What to look for in a new TV


It’s vacation time for the kids, and with the ongoing IPL matches, and even the upcoming FIFA World Cup, you’re probably in the market for a new television set. Well, here’s a quick primer to help you buy one that’s just right for you…

The quick-fix rule to decide the size of the TV to buy:
Distance (in inches) from TV to your eyes ÷ 1.6 = Optimum diagonal length of TV. You can fiddle around with this equation a bit, but more than anything else, the size should just be the largest you can afford. It’s that simple. More here…..

The panel to select for your TV is a different matter: In India, dust becomes a big factor in how long a TV will last. Because of this, look for either IPS panels or glass-coated VA panels. The easiest way to test the screen? Lightly tap on it with your knuckle. If it makes a sound like glass, that’s what you should buy. But if there’s a water-like ripple on the panel, avoid it.

The jargon in LED, LCD and Plasma can get confusing, especially with manufacturers using proprietary terms like “LED+” and “SuperLED”. Here’s what you need to know: Unless you are buying a TV that costs 1.5 lakh or more, you aren’t going to get a full-array LED or a “true LED” screen. For anything below that, there isn’t going to be a very big difference between LED, LCD and Plasma as there’s a lot more to display technology that determines how good your pictures will look.
Plasma televisions will give you better black levels, but they also cost a lot to repair, so you may want to look at LCD or LED instead. From these two, buy whatever looks best to your eye.

At anything below 46 inches, it’s difficult to tell an HD TV apart from a Full HD TV unless you are watching a Blu-ray movie at a distance of less than eight feet. If that’s your seating arrangement and viewing style, then Full HD would be worth it. For anything else, an HD TV (usually called HD-ready) is going to be quite all right. That said, if you arechoosing between two TVs and one is HD while the other is Full HD, opt for the latter.

HDMI ports are important as it is fast becoming the standard for connecting a device to your screen. Ideally, look for something with three HDMI ports, but don’t settle for anything less than two ports.
If your budget permits it, definitely go for a smart TV with built-in Wi-Fi. Right now, the use of this is limited because there aren’t enough apps and services in India. But if your TV is a long-term purchase, you will be glad you bought one with Wi-Fi and a smart UI. In the next five years, expect to see plenty of internet streaming services, as well as social network integration.
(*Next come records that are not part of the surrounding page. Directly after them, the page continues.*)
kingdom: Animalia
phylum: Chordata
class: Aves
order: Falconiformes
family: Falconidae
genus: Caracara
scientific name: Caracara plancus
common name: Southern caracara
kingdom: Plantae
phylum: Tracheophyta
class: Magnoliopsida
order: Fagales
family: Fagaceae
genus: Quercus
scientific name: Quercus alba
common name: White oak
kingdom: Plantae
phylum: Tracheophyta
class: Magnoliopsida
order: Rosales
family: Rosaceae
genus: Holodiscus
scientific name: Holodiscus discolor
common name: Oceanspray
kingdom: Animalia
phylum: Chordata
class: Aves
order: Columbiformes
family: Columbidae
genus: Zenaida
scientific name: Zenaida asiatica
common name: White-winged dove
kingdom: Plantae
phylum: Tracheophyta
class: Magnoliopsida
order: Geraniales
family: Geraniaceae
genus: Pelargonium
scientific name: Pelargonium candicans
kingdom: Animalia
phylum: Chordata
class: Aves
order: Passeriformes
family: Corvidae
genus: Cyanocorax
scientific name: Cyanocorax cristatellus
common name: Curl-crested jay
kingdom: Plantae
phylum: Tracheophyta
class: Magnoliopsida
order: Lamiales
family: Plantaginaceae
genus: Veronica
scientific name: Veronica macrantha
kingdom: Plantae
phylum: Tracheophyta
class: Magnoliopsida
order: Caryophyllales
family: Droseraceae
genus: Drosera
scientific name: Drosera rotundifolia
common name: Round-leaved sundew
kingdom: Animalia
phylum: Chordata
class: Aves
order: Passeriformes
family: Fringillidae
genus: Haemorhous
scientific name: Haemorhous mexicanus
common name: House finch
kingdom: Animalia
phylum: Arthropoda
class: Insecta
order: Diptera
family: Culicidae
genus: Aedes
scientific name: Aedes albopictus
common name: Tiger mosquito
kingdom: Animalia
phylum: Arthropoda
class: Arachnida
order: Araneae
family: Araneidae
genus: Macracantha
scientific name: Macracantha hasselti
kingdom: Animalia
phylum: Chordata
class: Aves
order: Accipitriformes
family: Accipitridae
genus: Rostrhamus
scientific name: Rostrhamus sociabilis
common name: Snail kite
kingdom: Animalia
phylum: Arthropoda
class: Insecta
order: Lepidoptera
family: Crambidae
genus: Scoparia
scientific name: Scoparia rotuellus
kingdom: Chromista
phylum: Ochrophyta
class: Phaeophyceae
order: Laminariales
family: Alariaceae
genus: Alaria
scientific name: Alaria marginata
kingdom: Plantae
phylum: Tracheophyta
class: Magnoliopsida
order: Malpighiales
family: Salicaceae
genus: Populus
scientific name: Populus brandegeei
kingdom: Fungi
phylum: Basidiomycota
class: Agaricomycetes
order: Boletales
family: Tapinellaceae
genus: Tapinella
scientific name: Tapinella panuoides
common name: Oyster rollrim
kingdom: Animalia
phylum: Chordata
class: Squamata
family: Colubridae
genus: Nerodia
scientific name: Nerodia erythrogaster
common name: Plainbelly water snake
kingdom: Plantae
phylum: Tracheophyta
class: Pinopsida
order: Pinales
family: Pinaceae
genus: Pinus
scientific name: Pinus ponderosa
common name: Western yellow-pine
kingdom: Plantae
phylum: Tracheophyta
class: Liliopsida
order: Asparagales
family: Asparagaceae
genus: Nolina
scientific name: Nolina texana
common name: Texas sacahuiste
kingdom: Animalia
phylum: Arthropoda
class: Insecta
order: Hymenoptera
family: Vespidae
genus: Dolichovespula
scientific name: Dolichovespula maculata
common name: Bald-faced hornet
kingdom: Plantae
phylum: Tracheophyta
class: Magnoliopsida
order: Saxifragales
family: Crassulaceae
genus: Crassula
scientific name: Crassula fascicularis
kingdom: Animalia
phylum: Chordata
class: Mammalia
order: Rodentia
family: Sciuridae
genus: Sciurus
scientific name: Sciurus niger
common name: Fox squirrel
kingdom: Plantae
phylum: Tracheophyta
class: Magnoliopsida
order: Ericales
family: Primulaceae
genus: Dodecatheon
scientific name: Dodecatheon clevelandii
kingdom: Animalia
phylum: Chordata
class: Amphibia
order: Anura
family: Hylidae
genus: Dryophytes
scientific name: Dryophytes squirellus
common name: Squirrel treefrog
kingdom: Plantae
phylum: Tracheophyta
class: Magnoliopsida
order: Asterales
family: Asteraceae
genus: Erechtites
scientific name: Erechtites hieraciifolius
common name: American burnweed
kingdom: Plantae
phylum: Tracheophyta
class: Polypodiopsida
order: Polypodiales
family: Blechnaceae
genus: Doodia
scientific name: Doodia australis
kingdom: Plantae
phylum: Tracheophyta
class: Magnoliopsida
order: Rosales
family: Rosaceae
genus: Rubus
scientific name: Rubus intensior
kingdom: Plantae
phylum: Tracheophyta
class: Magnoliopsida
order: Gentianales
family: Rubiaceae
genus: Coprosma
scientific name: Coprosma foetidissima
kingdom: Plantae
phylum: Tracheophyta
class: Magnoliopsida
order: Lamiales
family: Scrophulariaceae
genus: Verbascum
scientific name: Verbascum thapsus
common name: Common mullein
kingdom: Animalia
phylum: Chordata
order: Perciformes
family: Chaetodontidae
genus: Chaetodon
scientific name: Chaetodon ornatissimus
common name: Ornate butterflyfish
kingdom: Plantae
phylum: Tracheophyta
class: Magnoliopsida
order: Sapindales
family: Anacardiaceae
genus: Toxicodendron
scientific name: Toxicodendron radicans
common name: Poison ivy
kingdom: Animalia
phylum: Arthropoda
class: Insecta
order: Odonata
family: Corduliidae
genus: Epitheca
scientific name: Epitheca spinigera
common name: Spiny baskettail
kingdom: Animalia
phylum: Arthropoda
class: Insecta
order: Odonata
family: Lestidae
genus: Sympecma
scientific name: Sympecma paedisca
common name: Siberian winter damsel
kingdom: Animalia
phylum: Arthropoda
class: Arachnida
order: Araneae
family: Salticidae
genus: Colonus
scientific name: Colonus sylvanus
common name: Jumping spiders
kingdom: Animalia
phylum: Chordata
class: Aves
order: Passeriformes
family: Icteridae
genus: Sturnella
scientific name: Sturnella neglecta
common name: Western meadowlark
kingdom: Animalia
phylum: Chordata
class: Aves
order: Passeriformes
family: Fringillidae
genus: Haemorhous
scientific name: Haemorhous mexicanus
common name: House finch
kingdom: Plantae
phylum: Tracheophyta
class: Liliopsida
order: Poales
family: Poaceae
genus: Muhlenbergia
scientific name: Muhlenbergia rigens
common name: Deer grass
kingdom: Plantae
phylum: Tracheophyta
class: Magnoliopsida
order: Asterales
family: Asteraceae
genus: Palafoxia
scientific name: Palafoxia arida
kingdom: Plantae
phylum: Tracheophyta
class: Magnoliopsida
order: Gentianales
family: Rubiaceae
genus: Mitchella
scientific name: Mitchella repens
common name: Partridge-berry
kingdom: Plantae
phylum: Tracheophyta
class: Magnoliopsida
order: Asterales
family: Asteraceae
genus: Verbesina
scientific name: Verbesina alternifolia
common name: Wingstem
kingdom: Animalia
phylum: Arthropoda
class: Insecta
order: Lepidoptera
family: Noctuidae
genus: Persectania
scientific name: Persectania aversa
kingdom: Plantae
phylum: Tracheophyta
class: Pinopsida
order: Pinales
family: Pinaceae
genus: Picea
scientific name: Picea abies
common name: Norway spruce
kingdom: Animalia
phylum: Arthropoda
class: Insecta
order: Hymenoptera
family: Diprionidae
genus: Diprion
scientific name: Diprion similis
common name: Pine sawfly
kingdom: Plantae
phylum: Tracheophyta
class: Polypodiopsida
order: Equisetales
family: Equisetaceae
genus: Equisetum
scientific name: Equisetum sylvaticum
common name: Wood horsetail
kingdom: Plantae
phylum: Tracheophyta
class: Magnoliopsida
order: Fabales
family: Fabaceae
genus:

In fact, at prices of 30,000 and upwards, you definitely should go for a smart TV.
Wi-Di, or Wi-Fi Direct, is another standard that is helpful to have in terms of future compatibility since your next smartphone might be able to share content with your TV seamlessly using this technology.

Just because your TV has a USB port does not mean it will play every movie file you throw at it. Different models support different formats. For instance, at around the 15,000 price point, most TVs don’t support movie files. In the 20,000-25,000 range, you will get TVs that play back DivX video only (AVI files). But for compatibility with the widest range of file formats, look for TVs that support “DivX HD” – this will usually mean it supports AVI, MKV, MP4 and several other video formats. The best bet, of course, is to ask the salesman, and if possible, test the TV with a pen drive that’s filled with different file formats.
If you plan to use a portable hard drive with your TV, make sure the model supports the size of your disk. In budgets under 25,000, you will only get sets that support 250-320GB drives or external hard drives with their own power supply. Again, the easiest way is to go to the showroom with your hard drive and test that it works on the TV before you buy. Effort? Yes, but remember this is a five-year purchase or longer.

Passive 3D TVs are sold by LG and are more practical for casual viewing. The 3D glasses cost about 400, so you can buy many of them and call friends over. Also, most of the 3D content you get, like live sports, is made for such passive 3D. Plus, the glasses are light and don’t need batteries, adding to their convenience.
Active 3D TVs are sold by Samsung, Sony and a few others and are better suited for film buffs with a collection of the latest 3D Blu-ray discs – but know that it comes at a price as each pair of glasses cost 2,000 or more and needs to be recharged. That said, it’s best to check both 3D technologies to decide on what suits your budget and your viewing habits.

You can avail of extended warranty from the manufacturer, but the price varies depending on the store you buy it from. The extended warranty always boosts your default one-year warranty to three years. Big retail outlets charge 1,800-2,000 for TVs up to 45,000; 3,000-3,500 for TVs up to 70,000; and 5,000-7,000 for TVs above 70,000. If you are buying directly from a company’s showroom or factory outlet, then the price of extended warranty drops by about 10-15%. But no matter what, it makes sense to get this extended warranty as it’s a small premium for a lot of extra protection.